[Saved data entries]

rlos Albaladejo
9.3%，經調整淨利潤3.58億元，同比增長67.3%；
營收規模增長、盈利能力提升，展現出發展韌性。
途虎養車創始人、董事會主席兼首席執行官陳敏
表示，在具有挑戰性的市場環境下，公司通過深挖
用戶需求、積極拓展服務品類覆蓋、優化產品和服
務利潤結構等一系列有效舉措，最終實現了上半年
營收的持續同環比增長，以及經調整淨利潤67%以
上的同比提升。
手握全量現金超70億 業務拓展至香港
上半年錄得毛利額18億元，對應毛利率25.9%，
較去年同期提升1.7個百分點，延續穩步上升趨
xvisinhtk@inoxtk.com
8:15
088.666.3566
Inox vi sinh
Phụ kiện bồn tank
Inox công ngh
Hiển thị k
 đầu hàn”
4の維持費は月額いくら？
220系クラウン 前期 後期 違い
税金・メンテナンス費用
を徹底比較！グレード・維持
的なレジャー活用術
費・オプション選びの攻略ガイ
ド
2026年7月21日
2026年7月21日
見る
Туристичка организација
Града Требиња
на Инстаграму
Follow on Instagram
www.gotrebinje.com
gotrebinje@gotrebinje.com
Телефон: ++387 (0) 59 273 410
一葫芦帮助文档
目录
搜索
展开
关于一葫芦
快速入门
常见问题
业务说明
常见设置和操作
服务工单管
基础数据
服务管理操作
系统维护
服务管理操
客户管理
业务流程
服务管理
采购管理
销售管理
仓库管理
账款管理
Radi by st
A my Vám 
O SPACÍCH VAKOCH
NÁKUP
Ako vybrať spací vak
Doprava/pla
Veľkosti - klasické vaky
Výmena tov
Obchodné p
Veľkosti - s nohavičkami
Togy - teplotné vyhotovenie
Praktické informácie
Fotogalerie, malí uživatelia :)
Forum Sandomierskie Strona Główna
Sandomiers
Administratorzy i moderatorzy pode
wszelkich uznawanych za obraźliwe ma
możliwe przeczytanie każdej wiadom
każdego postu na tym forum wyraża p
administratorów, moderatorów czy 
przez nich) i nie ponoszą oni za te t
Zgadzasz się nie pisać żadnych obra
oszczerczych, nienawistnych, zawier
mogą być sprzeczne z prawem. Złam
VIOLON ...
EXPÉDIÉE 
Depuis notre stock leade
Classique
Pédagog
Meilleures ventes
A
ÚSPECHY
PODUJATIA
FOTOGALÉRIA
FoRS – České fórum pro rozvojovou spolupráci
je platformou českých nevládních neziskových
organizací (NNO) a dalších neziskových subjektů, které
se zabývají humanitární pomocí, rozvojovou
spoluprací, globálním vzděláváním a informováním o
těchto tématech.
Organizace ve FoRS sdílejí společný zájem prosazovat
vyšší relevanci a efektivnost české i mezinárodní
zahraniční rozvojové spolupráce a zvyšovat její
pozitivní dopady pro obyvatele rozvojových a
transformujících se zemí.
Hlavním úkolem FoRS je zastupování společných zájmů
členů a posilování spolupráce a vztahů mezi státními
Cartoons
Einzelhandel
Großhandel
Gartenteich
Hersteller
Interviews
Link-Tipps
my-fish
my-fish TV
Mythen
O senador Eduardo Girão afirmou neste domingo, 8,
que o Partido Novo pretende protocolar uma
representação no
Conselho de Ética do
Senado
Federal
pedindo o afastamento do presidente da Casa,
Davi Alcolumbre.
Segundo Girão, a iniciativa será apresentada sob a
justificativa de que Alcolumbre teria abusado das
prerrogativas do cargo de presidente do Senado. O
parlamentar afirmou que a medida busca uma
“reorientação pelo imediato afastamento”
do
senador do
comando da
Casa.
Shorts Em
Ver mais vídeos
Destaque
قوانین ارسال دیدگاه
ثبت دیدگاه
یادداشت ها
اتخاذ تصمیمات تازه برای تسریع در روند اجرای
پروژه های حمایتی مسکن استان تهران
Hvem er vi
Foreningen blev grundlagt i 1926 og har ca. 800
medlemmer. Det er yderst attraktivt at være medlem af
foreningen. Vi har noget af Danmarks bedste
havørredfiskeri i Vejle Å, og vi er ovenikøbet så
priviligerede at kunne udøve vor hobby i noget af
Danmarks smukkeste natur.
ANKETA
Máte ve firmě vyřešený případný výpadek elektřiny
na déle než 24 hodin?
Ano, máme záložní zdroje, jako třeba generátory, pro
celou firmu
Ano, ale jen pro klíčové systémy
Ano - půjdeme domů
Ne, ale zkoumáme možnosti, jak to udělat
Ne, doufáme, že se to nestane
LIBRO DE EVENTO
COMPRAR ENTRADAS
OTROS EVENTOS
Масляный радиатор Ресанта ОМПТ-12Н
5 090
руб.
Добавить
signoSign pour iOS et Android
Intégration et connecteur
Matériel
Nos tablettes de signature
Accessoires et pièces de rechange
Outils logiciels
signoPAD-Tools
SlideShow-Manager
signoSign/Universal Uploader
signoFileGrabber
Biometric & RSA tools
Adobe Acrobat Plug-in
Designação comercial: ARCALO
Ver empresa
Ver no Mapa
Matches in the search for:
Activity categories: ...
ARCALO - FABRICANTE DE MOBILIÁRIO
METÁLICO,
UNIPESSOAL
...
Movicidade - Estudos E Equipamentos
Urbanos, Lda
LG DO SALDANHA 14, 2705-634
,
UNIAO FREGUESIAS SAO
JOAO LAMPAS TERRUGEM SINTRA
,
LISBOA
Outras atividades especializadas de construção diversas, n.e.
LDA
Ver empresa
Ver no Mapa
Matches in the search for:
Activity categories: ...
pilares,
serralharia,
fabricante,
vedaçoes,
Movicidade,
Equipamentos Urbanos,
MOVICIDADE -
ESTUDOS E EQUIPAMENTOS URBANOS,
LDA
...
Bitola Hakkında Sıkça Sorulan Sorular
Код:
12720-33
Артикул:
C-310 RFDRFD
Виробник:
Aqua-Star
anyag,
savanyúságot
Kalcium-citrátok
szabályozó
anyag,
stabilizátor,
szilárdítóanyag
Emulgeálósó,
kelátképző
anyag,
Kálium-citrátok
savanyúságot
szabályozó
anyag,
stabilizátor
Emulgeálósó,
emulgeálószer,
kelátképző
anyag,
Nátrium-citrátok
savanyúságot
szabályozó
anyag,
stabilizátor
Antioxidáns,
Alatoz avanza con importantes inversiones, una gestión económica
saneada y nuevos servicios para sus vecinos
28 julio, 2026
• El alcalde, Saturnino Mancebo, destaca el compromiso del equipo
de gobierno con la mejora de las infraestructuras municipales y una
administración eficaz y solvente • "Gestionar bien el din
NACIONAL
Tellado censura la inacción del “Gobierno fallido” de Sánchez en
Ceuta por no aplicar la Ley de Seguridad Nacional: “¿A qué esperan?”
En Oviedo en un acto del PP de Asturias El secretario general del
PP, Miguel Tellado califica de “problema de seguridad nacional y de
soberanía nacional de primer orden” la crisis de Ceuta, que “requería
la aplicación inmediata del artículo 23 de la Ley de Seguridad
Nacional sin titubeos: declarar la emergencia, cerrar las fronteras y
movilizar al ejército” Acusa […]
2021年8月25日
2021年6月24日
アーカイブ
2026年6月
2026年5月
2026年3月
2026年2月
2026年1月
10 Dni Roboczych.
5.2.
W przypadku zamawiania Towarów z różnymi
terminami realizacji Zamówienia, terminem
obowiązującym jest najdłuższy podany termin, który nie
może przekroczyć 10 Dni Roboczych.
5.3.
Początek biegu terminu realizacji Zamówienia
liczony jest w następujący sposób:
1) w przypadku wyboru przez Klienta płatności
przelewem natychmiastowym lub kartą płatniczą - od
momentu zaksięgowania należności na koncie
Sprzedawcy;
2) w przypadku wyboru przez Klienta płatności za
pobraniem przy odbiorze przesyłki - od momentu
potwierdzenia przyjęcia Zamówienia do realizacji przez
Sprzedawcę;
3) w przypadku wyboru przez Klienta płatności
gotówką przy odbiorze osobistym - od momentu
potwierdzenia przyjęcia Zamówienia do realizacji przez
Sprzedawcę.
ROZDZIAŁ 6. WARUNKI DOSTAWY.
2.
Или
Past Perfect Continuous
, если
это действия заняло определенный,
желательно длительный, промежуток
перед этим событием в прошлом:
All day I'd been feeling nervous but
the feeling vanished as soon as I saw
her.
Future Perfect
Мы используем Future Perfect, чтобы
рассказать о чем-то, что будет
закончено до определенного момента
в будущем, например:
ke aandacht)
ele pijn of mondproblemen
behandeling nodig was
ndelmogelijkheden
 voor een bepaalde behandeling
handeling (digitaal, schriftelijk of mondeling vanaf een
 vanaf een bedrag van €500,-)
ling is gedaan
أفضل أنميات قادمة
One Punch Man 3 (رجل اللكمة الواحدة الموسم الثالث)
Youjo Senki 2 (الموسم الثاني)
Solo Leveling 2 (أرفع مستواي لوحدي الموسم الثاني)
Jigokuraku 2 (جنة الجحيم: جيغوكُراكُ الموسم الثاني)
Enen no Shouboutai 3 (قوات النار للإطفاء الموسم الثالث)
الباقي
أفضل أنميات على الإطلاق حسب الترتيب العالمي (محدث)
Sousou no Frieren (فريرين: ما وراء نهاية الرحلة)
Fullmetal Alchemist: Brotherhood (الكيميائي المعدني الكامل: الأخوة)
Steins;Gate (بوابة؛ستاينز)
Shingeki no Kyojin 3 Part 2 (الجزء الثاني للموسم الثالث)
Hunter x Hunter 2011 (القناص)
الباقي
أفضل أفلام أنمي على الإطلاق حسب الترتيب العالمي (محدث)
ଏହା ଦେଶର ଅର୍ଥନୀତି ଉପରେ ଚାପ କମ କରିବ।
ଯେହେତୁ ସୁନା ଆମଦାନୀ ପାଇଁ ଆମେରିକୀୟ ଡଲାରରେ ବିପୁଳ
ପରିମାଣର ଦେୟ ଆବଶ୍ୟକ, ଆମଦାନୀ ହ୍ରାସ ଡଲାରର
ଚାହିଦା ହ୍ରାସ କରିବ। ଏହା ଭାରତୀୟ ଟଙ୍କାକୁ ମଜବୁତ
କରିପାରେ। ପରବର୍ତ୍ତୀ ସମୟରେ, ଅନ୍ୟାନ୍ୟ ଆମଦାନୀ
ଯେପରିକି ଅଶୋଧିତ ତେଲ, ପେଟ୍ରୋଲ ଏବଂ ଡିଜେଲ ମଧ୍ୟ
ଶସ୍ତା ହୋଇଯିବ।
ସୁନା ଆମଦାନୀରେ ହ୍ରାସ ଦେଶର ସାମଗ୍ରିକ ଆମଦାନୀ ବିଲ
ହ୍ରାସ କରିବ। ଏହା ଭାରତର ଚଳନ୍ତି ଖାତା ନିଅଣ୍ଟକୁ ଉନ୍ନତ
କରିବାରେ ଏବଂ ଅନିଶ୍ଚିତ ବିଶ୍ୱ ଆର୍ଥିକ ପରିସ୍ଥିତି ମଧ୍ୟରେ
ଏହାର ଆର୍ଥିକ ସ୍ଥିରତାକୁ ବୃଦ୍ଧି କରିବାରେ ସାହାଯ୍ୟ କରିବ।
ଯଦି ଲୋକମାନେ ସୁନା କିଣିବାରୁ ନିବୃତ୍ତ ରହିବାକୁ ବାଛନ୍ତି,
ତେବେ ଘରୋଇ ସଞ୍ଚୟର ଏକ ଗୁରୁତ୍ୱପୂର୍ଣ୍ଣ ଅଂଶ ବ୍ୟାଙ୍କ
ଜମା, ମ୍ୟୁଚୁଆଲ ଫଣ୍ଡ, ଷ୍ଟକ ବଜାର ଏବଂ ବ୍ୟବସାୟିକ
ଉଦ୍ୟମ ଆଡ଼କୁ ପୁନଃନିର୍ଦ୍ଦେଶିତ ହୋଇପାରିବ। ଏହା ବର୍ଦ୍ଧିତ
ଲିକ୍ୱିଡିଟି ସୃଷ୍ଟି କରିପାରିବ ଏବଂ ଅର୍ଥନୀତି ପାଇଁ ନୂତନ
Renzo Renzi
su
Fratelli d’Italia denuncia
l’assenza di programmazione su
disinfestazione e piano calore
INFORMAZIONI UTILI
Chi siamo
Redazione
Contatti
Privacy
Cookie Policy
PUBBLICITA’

**Task description:**
The answer should be an exact copy of the lines from the first line of the data through the line with "Phụ kiện bồn tank" and should contain nothing else.

**Reply to the task:**
rlos Albaladejo
9.3%，經調整淨利潤3.58億元，同比增長67.3%；
營收規模增長、盈利能力提升，展現出發展韌性。
途虎養車創始人、董事會主席兼首席執行官陳敏
表示，在具有挑戰性的市場環境下，公司通過深挖
用戶需求、積極拓展服務品類覆蓋、優化產品和服
務利潤結構等一系列有效舉措，最終實現了上半年
營收的持續同環比增長，以及經調整淨利潤67%以
上的同比提升。
手握全量現金超70億 業務拓展至香港
上半年錄得毛利額18億元，對應毛利率25.9%，
較去年同期提升1.7個百分點，延續穩步上升趨
xvisinhtk@inoxtk.com
8:15
088.666.3566
Inox vi sinh
Phụ kiện bồn tank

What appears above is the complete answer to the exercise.